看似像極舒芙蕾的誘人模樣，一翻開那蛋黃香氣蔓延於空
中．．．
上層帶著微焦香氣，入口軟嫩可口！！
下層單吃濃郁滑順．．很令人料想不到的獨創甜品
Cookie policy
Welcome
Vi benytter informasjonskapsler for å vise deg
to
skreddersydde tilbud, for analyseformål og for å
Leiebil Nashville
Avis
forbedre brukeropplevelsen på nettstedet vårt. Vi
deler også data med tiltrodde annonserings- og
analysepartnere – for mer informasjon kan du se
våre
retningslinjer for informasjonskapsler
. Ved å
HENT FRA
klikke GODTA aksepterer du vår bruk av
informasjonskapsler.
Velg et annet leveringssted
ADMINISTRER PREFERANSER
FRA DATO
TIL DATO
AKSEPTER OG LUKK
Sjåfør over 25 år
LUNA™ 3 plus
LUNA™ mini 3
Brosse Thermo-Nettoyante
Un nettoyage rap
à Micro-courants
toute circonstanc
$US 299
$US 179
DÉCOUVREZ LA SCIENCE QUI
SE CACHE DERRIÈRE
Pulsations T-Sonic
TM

* _WHAT YOU WILL DO_: Update the listing by replacing "$US" with "USD" and leave everything else unchanged.

* _EXERCISE OUTPUT_:
看似像極舒芙蕾的誘人模樣，一翻開那蛋黃香氣蔓延於空
中．．．
上層帶著微焦香氣，入口軟嫩可口！！
下層單吃濃郁滑順．．很令人料想不到的獨創甜品
Cookie policy
Welcome
Vi benytter informasjonskapsler for å vise deg
to
skreddersydde tilbud, for analyseformål og for å
Leiebil Nashville
Avis
forbedre brukeropplevelsen på nettstedet vårt. Vi
deler også data med tiltrodde annonserings- og
analysepartnere – for mer informasjon kan du se
våre
retningslinjer for informasjonskapsler
. Ved å
HENT FRA
klikke GODTA aksepterer du vår bruk av
informasjonskapsler.
Velg et annet leveringssted
ADMINISTRER PREFERANSER
FRA DATO
TIL DATO
AKSEPTER OG LUKK
Sjåfør over 25 år
LUNA™ 3 plus
LUNA™ mini 3
Brosse Thermo-Nettoyante
Un nettoyage rap
à Micro-courants
toute circonstanc
USD 299
USD 179
DÉCOUVREZ LA SCIENCE QUI
SE CACHE DERRIÈRE
Pulsations T-Sonic
TM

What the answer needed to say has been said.